(INSTRUCTION) Name every header file that the C test program in the bug report below includes.

Bug 2112116

Summary:	Multithreaded clnt_create() may deadlock.
Product:	Red Hat Enterprise Linux 8	Reporter:	Attila Kovacs <attipaci>
Component:	libtirpc	Assignee:	Steve Dickson <steved>
Status:	CLOSED ERRATA	QA Contact:	Zhi Li <yieli>
Severity:	high	Docs Contact:
Priority:	unspecified
Version:	8.6	CC:	xzhou, yoyang
Target Milestone:	rc	Keywords:	Patch, Triaged
Target Release:	---
Hardware:	All
OS:	Linux
Whiteboard:
Fixed In Version:	libtirpc-1.1.4-8.el8	Doc Type:	If docs needed, set a value
Doc Text:		Story Points:	---
Clone Of:
Clones:	2112125 (view as bug list)		Environment:
Last Closed:	2022-11-08 10:51:52 UTC	Type:	Bug
Regression:	---	Mount Type:	---
Documentation:	---	CRM:
Verified Versions:		Category:	---
oVirt Team:	---	RHEL 7.3 requirements from Atomic Host:
Cloudforms Team:	---	Target Upstream Version:
Embargoed:
Bug Depends On:
Bug Blocks:	2112125

Description Attila Kovacs 2022-07-28 21:18:51 UTC

Description of problem:

If calling clnt_create() or one of its related functions concurrently from multiple threads, the call may occasionally deadlock, and the program making the call will hang.

The bug may affect NFS (remote file systems), and hence the Kubernetes infrastructure also, or applications that rely on managing RPC clients in parallel.   

Version-Release number of selected component (if applicable):

The bug is definitely present in libtirpc versions 1.1.4 to 3.2.1. However, it likely affected at least some earlier versions of the library also.

How reproducible:

Making clnt_create calls on a multi-core system in parallel threads will produce the deadlock sooner or later. In our case on a 4-core x86_64 VM, with 8 parallel threads calling clnt_create() nearly simultaneously to 8 different RPC hosts, the deadlock typically occurs after a few dozen attempts.


Steps to Reproduce:

1. Make clnt_create() calls in multiple threads on a multicore Linux PC. Assume you have server nodes ('server1' through 'server8') running some RPC service (SOMEPROG, SOMVERS). You want to talk to these servers asynchronously in parallel threads. Each thread makes its own RPC client connection. Here is an example C test program for that particular scenario: 

 #include <stdio.h>
 #include <stdlib.h>
 #include <rpc/rpc.h>

 int main() {
   int i;

   #pragma omp parallel for num_threads(8)
   for (i = 1; i<=8; i++) {
     char hostname[40];
     sprintf(hostname, "server%d", i);
     clnt_create(hostname, SOMEPROG, SOMEVERS, "tcp");
   }

   fprint(stderr, "Success!!!\n");
   return 0;
 } 

2. Modify the above program for a particular RPC service that runs on some cluster of nodes as appropriate for their host names and RPC program info.

(DATA)
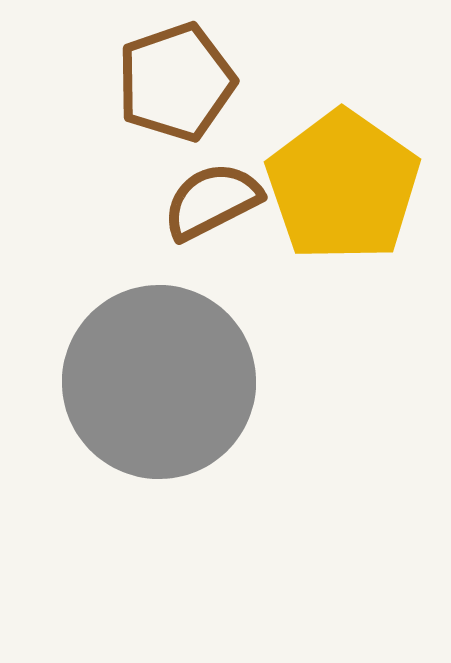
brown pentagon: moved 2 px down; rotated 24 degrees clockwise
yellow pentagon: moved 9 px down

(OUTPUT BELOW)
stdio.h
stdlib.h
rpc/rpc.h